YOUR INSTRUCTIONS
Below are some records; reproduce them exactly.

[Stored items]
==================================================
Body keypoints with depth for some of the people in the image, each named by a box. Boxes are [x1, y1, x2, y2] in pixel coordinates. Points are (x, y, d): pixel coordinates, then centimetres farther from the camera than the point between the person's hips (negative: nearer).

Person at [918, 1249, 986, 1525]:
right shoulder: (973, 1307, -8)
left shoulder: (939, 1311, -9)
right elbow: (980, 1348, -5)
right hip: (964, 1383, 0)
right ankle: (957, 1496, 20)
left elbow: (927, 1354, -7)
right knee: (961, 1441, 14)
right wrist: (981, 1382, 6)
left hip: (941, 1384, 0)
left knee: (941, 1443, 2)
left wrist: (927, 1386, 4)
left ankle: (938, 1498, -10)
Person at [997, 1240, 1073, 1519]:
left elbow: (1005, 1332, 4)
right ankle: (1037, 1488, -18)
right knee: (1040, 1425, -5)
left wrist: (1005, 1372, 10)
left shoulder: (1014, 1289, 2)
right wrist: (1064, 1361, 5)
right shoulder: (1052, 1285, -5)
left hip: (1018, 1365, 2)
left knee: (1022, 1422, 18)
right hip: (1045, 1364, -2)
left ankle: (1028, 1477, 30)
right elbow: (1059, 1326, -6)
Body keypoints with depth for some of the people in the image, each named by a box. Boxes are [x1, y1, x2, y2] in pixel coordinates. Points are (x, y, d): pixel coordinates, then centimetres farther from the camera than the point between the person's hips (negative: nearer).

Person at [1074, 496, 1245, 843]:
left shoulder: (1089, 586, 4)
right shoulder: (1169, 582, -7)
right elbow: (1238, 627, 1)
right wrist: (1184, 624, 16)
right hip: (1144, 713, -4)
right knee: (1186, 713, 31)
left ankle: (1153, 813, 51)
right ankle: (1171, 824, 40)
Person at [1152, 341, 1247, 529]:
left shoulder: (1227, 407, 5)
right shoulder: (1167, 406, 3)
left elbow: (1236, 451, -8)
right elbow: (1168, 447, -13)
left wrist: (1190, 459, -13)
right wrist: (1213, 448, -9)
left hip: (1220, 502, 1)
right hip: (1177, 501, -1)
==================================================
OUTPUT BELOW
Body keypoints with depth for some of the people in the image, each named by a box. Boxes are [x1, y1, x2, y2] in pixel coordinates. Points are (x, y, d): pixel coordinates, then centimetres farther from the camera than the point between the person's hips (negative: nearer).

Person at [918, 1249, 986, 1525]:
right shoulder: (973, 1307, -8)
left shoulder: (939, 1311, -9)
right elbow: (980, 1348, -5)
right hip: (964, 1383, 0)
right ankle: (957, 1496, 20)
left elbow: (927, 1354, -7)
right knee: (961, 1441, 14)
right wrist: (981, 1382, 6)
left hip: (941, 1384, 0)
left knee: (941, 1443, 2)
left wrist: (927, 1386, 4)
left ankle: (938, 1498, -10)
Person at [997, 1240, 1073, 1519]:
left elbow: (1005, 1332, 4)
right ankle: (1037, 1488, -18)
right knee: (1040, 1425, -5)
left wrist: (1005, 1372, 10)
left shoulder: (1014, 1289, 2)
right wrist: (1064, 1361, 5)
right shoulder: (1052, 1285, -5)
left hip: (1018, 1365, 2)
left knee: (1022, 1422, 18)
right hip: (1045, 1364, -2)
left ankle: (1028, 1477, 30)
right elbow: (1059, 1326, -6)
Body keypoints with depth for some of the people in the image, each named by a box. Boxes are [x1, y1, x2, y2] in pixel coordinates. Points are (x, y, d): pixel coordinates, then centimetres farther from the camera than the point between the person's hips (negative: nearer).

Person at [1074, 496, 1245, 843]:
left shoulder: (1089, 586, 4)
right shoulder: (1169, 582, -7)
right elbow: (1238, 627, 1)
right wrist: (1184, 624, 16)
right hip: (1144, 713, -4)
right knee: (1186, 713, 31)
left ankle: (1153, 813, 51)
right ankle: (1171, 824, 40)
Person at [1152, 341, 1247, 529]:
left shoulder: (1227, 407, 5)
right shoulder: (1167, 406, 3)
left elbow: (1236, 451, -8)
right elbow: (1168, 447, -13)
left wrist: (1190, 459, -13)
right wrist: (1213, 448, -9)
left hip: (1220, 502, 1)
right hip: (1177, 501, -1)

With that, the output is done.